You might be thinking rust
is fast, and therefore this project must be
fast. Well, unfortunately you'd be wrong. That's probably more of a
reflection on me than rust
. To get the basic skeleton in place,
my focus has been on getting things working, not on getting them working
well. For now, expect this interpreter to be about 1000x slower
than R.
I'm feeling good about the general structure of the internals, but there have been plenty of quick proofs of concept that involve excess copies, extra loops, panics and probably less-than-ideal data structures. If you're an optimization fiend and you want to help narrow the gap with R, your help would be very much appreciated!
This project is primarily a personal exploration into language design.
At the outset, many of the choices are researched one-by-one and are almost certainly naive implementations. My goal is to learn and explore, and in that way the project is already a success in my eyes. Beyond advancing my own understanding of language internals, I'd love to see the project garner enough interest to become self-sustaining.
If you see value in the project for anything beyond prototyping ideas, then pushing the project toward something practical is contingent on your support. Contributions, suggestions, feedback and testing are all appreciated.
Being primarily a one-person project, the values currently map closely to my own.

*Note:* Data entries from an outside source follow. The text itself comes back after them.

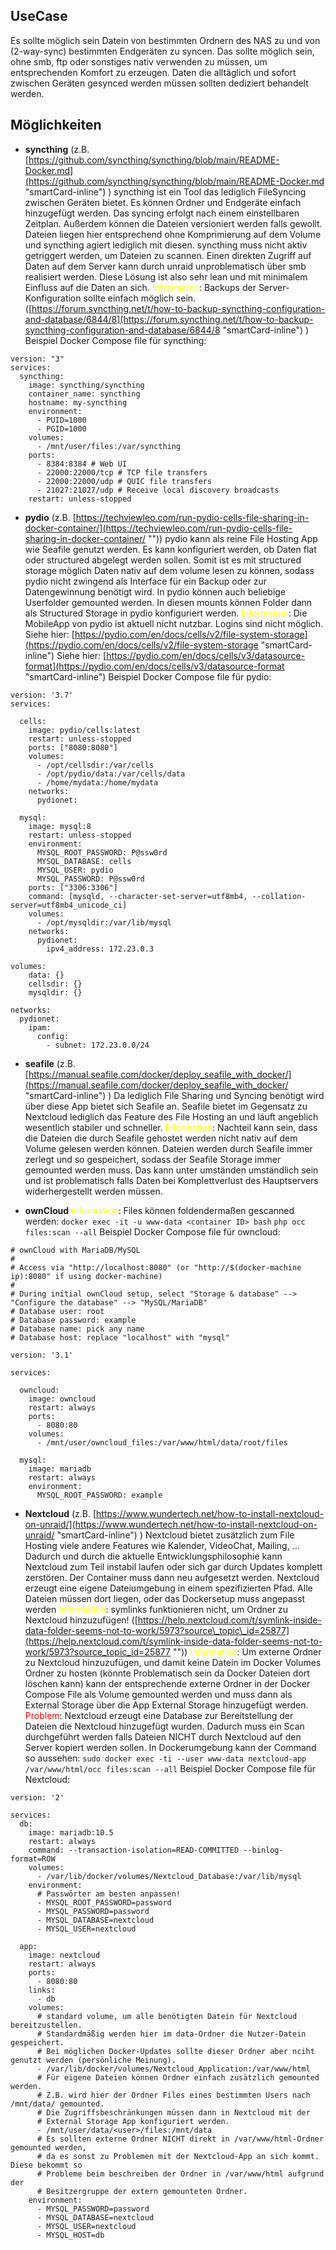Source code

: ## UseCase
Es sollte möglich sein Datein von bestimmten Ordnern des NAS zu und von (2-way-sync) bestimmten Endgeräten zu syncen. Das sollte möglich sein, ohne smb, ftp oder sonstiges nativ verwenden zu müssen, um entsprechenden Komfort zu erzeugen. Daten die alltäglich und sofort zwischen Geräten gesynced werden müssen sollten dediziert behandelt werden.

## Möglichkeiten

- **syncthing** (z.B. [https://github.com/syncthing/syncthing/blob/main/README-Docker.md](https://github.com/syncthing/syncthing/blob/main/README-Docker.md "smartCard-inline") )
  syncthing ist ein Tool das lediglich FileSyncing zwischen Geräten bietet. Es können Ordner und Endgeräte einfach hinzugefügt werden. Das syncing erfolgt nach einem einstellbaren Zeitplan. Außerdem können die Dateien versioniert werden falls gewollt. Dateien liegen hier entsprechend ohne Komprimierung auf dem Volume und syncthing agiert lediglich mit diesen. syncthing muss nicht aktiv getriggert werden, um Dateien zu scannen. Einen direkten Zugriff auf Daten auf dem Server kann durch unraid unproblematisch über smb realisiert werden. Diese Lösung ist also sehr lean und mit minimalem Einfluss auf die Daten an sich.
  <span style="color: yellow;">Information</span>: Backups der Server-Konfiguration sollte einfach möglich sein. ([https://forum.syncthing.net/t/how-to-backup-syncthing-configuration-and-database/6844/8](https://forum.syncthing.net/t/how-to-backup-syncthing-configuration-and-database/6844/8 "smartCard-inline") )
  Beispiel Docker Compose file für syncthing:
```
version: "3"
services:
  syncthing:
    image: syncthing/syncthing
    container_name: syncthing
    hostname: my-syncthing
    environment:
      - PUID=1000
      - PGID=1000
    volumes:
      - /mnt/user/files:/var/syncthing
    ports:
      - 8384:8384 # Web UI
      - 22000:22000/tcp # TCP file transfers
      - 22000:22000/udp # QUIC file transfers
      - 21027:21027/udp # Receive local discovery broadcasts
    restart: unless-stopped
  ```

- **pydio** (z.B. [https://techviewleo.com/run-pydio-cells-file-sharing-in-docker-container/](https://techviewleo.com/run-pydio-cells-file-sharing-in-docker-container/ "‌"))
  pydio kann als reine File Hosting App wie Seafile genutzt werden. Es kann konfiguriert werden, ob Daten flat oder structured abgelegt werden sollen. Somit ist es mit structured storage möglich Daten nativ auf dem volume lesen zu können, sodass pydio nicht zwingend als Interface für ein Backup oder zur Datengewinnung benötigt wird.
  In pydio können auch beliebige Userfolder gemounted werden. In diesen mounts können Folder dann als Structured Storage in pydio konfiguriert werden.
  <span style="color: yellow;">Information</span>: Die MobileApp von pydio ist aktuell nicht nutzbar. Logins sind nicht möglich.
  Siehe hier: [https://pydio.com/en/docs/cells/v2/file-system-storage](https://pydio.com/en/docs/cells/v2/file-system-storage "smartCard-inline")
  Siehe hier: [https://pydio.com/en/docs/cells/v3/datasource-format](https://pydio.com/en/docs/cells/v3/datasource-format "smartCard-inline")
  Beispiel Docker Compose file für pydio:
```
version: '3.7'
services:

  cells:
    image: pydio/cells:latest
    restart: unless-stopped
    ports: ["8080:8080"]
    volumes:
      - /opt/cellsdir:/var/cells
      - /opt/pydio/data:/var/cells/data
      - /home/mydata:/home/mydata
    networks:
      pydionet:

  mysql:
    image: mysql:8
    restart: unless-stopped
    environment:
      MYSQL_ROOT_PASSWORD: P@ssw0rd
      MYSQL_DATABASE: cells
      MYSQL_USER: pydio
      MYSQL_PASSWORD: P@ssw0rd
    ports: ["3306:3306"]
    command: [mysqld, --character-set-server=utf8mb4, --collation-server=utf8mb4_unicode_ci]
    volumes:
      - /opt/mysqldir:/var/lib/mysql
    networks:
      pydionet:
        ipv4_address: 172.23.0.3

volumes:
    data: {}
    cellsdir: {}
    mysqldir: {}

networks:
  pydionet:
    ipam:
      config:
        - subnet: 172.23.0.0/24
```

- **seafile** (z.B. [https://manual.seafile.com/docker/deploy_seafile_with_docker/](https://manual.seafile.com/docker/deploy_seafile_with_docker/ "smartCard-inline") )
  Da lediglich File Sharing und Syncing benötigt wird über diese App bietet sich Seafile an. Seafile bietet im Gegensatz zu Nextcloud lediglich das Feature des File Hosting an und läuft angeblich wesentlich stabiler und schneller.
  <span style="color: yellow;">Information</span>: Nachteil kann sein, dass die Dateien die durch Seafile gehostet werden nicht nativ auf dem Volume gelesen werden können. Dateien werden durch Seafile immer zerlegt und so gespeichert, sodass der Seafile Storage immer gemounted werden muss. Das kann unter umständen umständlich sein und ist problematisch falls Daten bei Komplettverlust des Hauptservers widerhergestellt werden müssen.

- **ownCloud**
  <span style="color: yellow;">Information</span>: Files können foldendermaßen gescanned werden:
  `docker exec -it -u www-data <container ID> bash`
  `php occ files:scan --all`
  Beispiel Docker Compose file für owncloud:
```
# ownCloud with MariaDB/MySQL
#
# Access via "http://localhost:8080" (or "http://$(docker-machine ip):8080" if using docker-machine)
#
# During initial ownCloud setup, select "Storage & database" --> "Configure the database" --> "MySQL/MariaDB"
# Database user: root
# Database password: example
# Database name: pick any name
# Database host: replace "localhost" with "mysql"

version: '3.1'

services:

  owncloud:
    image: owncloud
    restart: always
    ports:
      - 8080:80
    volumes:
      - /mnt/user/owncloud_files:/var/www/html/data/root/files  

  mysql:
    image: mariadb
    restart: always
    environment:
      MYSQL_ROOT_PASSWORD: example
```

- **Nextcloud** (z.B. [https://www.wundertech.net/how-to-install-nextcloud-on-unraid/](https://www.wundertech.net/how-to-install-nextcloud-on-unraid/ "smartCard-inline") )
  Nextcloud bietet zusätzlich zum File Hosting viele andere Features wie Kalender, VideoChat, Mailing, ... Dadurch und durch die aktuelle Entwicklungsphilosophie kann Nextcloud zum Teil instabil laufen oder sich gar durch Updates komplett zerstören. Der Container muss dann neu aufgesetzt werden.
  Nextcloud erzeugt eine eigene Dateiumgebung in einem spezifizierten Pfad. Alle Dateien müssen dort liegen, oder das Dockersetup muss angepasst werden
  <span style="color: yellow;">Information</span>: symlinks funktionieren nicht, um Ordner zu Nextcloud hinzuzufügen! ([https://help.nextcloud.com/t/symlink-inside-data-folder-seems-not-to-work/5973?source\_topic\_id=25877](https://help.nextcloud.com/t/symlink-inside-data-folder-seems-not-to-work/5973?source_topic_id=25877 "‌"))
  <span style="color: yellow;">Information</span>: Um externe Ordner zu Nextcloud hinzuzufügen, und damit keine Datein im Docker Volumes Ordner zu hosten (könnte Problematisch sein da Docker Dateien dort löschen kann) kann der entsprechende externe Ordner in der Docker Compose File als Volume gemounted werden und muss dann als External Storage über die App External Storage hinzugefügt werden.
  <span style="color: red;">Problem</span>: Nextcloud erzeugt eine Database zur Bereitstellung der Dateien die Nextcloud hinzugefügt wurden. Dadurch muss ein Scan durchgeführt werden falls Dateien NICHT durch Nextcloud auf den Server kopiert werden sollen. In Dockerumgebung kann der Command so aussehen: `sudo docker exec -ti --user www-data nextcloud-app /var/www/html/occ files:scan --all`
  Beispiel Docker Compose file für Nextcloud:
```
version: '2'

services:
  db:
    image: mariadb:10.5
    restart: always
    command: --transaction-isolation=READ-COMMITTED --binlog-format=ROW
    volumes:
      - /var/lib/docker/volumes/Nextcloud_Database:/var/lib/mysql
    environment:
      # Passwörter am besten anpassen!
      - MYSQL_ROOT_PASSWORD=password
      - MYSQL_PASSWORD=password
      - MYSQL_DATABASE=nextcloud
      - MYSQL_USER=nextcloud

  app:
    image: nextcloud
    restart: always
    ports:
      - 8080:80
    links:
      - db
    volumes:
      # standard volume, um alle benötigten Datein für Nextcloud bereitzustellen.
      # Standardmäßig werden hier im data-Ordner die Nutzer-Datein gespeichert.
      # Bei möglichen Docker-Updates sollte dieser Ordner aber nciht genutzt werden (persönliche Meinung).
      - /var/lib/docker/volumes/Nextcloud_Application:/var/www/html
      # Für eigene Dateien können Ordner einfach zusätzlich gemounted werden.
      # Z.B. wird hier der Ordner Files eines bestimmten Users nach /mnt/data/ gemounted.
      # Die Zugriffsbeschränkungen müssen dann in Nextcloud mit der
      # External Storage App konfiguriert werden.
      - /mnt/user/data/<user>/files:/mnt/data
      # Es sollten externe Ordner NICHT direkt in /var/www/html-Ordner gemounted werden,
      # da es sonst zu Problemen mit der Nextcloud-App an sich kommt. Diese bekommt so
      # Probleme beim beschreiben der Ordner in /var/www/html aufgrund der
      # Besitzergruppe der extern gemounteten Ordner.
    environment:
      - MYSQL_PASSWORD=password
      - MYSQL_DATABASE=nextcloud
      - MYSQL_USER=nextcloud
      - MYSQL_HOST=db
```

Somethings I want to aim for:
- A reasonably approachable language for R users (possibly with the ability to interpret R code).

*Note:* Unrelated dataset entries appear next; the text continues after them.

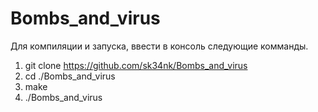 # Bombs_and_virus

Для компиляции и запуска, ввести в консоль следующие комманды.

1. git clone https://github.com/sk34nk/Bombs_and_virus
2. cd ./Bombs_and_virus
3. make
4. ./Bombs_and_virus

- Improved R constructs for complex calls, including argument packing and unpacking, partial function calls, destructuring assignment
- Guardrails on non-standard-evaluation, allowing for user-facing domain-specific-languages, while allowing a more rigid evaluation scheme internally.
- Lean into the things that
rust
does well, such as threading, arguably async evaluation, first-class data structures and algebraic error types. - Learn from more general languages like
TypeScript
to better understand how static typing can be comfortably embedded in a high-level language.
If you also want to learn some rust
or want to explore language design with
me, I'm happy to have you along for the ride. There are plenty of ways to
contribute. In order of increasing complexity, this might include:
- Documenting internals
- Improving documentation throughout
- Helping to improve the demo page hosted on GitHub pages
- Implementing new language concepts
- Providing feedback on internals
Any and all contributions are appreciated, and you'll earn yourself a mention in release notes!
I welcome other contributors, but also have not thoughtfully selected a long- term license yet. For now there's a CLA in place so that the license can be altered later on. I don't intend to keep it around forever. If you have suggestions or considerations for selecting an appropriate license, your feedback would be much appreciated.
My current preference is toward a copyleft license like GPL as opposed to a permissive license like MIT, as I believe that languages are a best-case candidate for such licenses and it fits well with the ethos of the R community as being scientific-community first. If you disagree strongly with that decision, now is your time to let me know.